**Page-level text extractions**

= = =

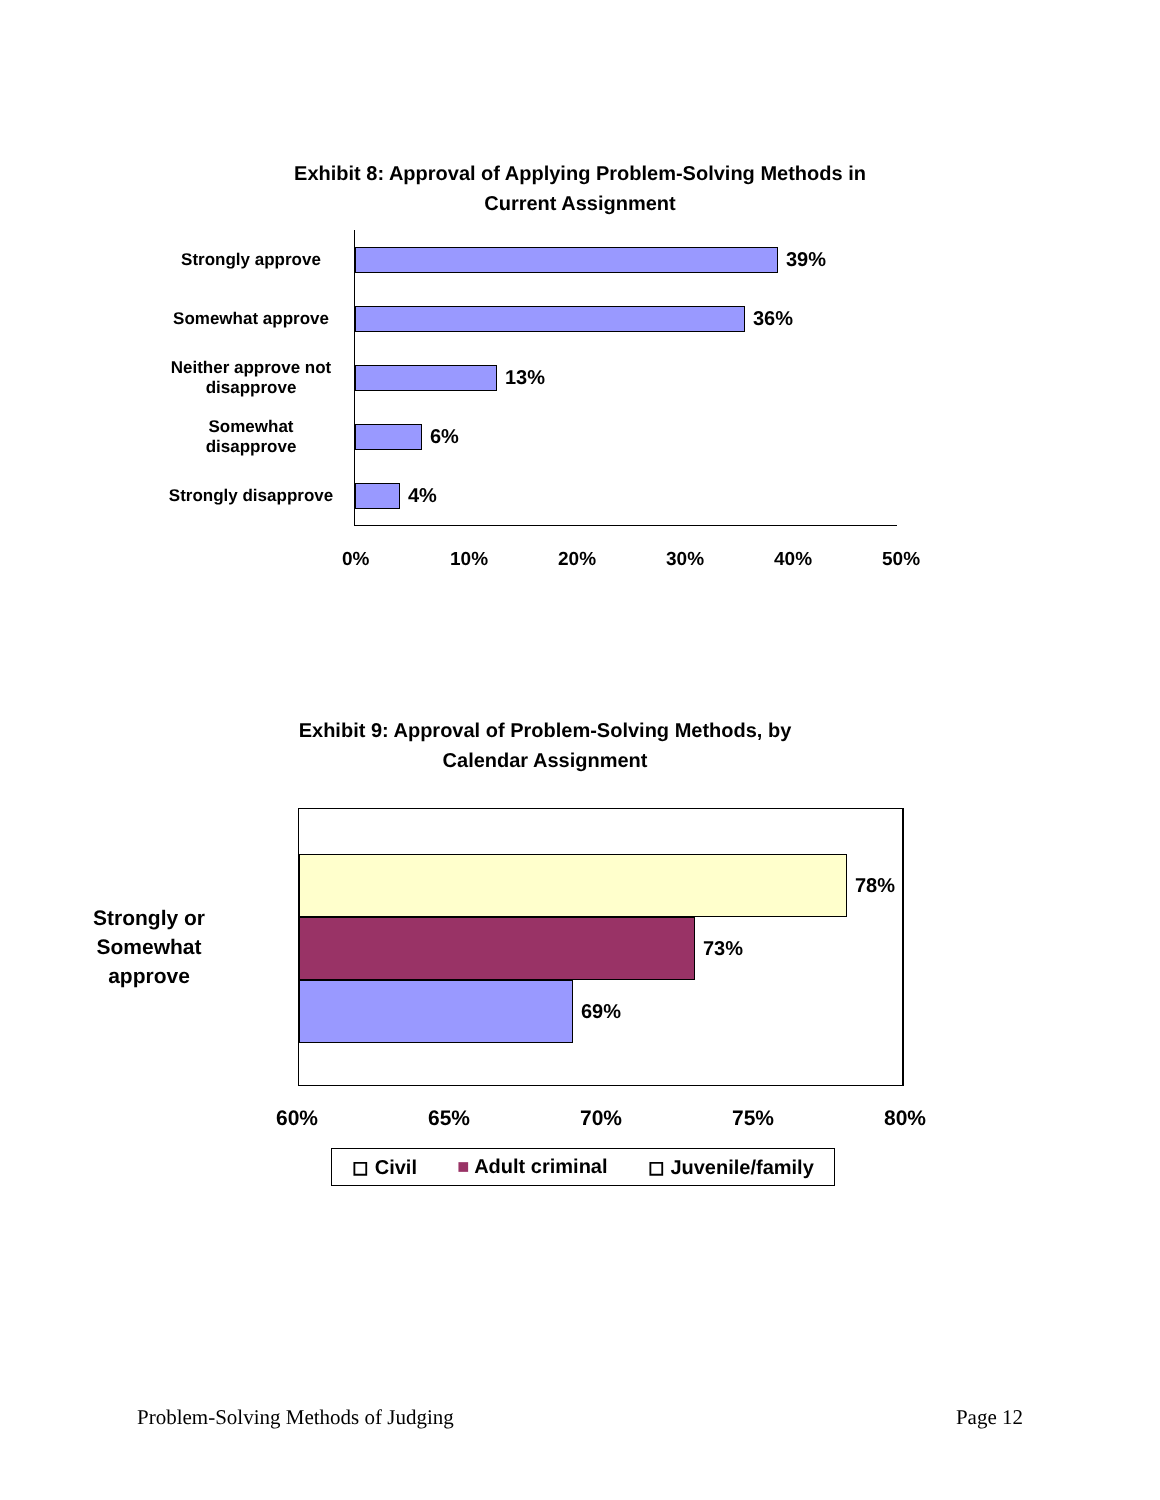Exhibit 8: Approval of Applying Problem-Solving Methods in
Current Assignment
Strongly approve
39%
Somewhat approve
36%
Neither approve not disapprove
13%
Somewhat disapprove
6%
Strongly disapprove
4%
0% 10% 20% 30% 40% 50%
Exhibit 9: Approval of Problem-Solving Methods, by
Calendar Assignment
Strongly or
Somewhat
approve
78%
73%
69%
60% 65% 70% 75% 80%
◻ Civil ■ Adult criminal ◻ Juvenile/family
Problem-Solving Methods of Judging Page 12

= = =

Please report the number of lines in the data that include "disapprove", with no other words.

**FINISHED EXERCISE**
3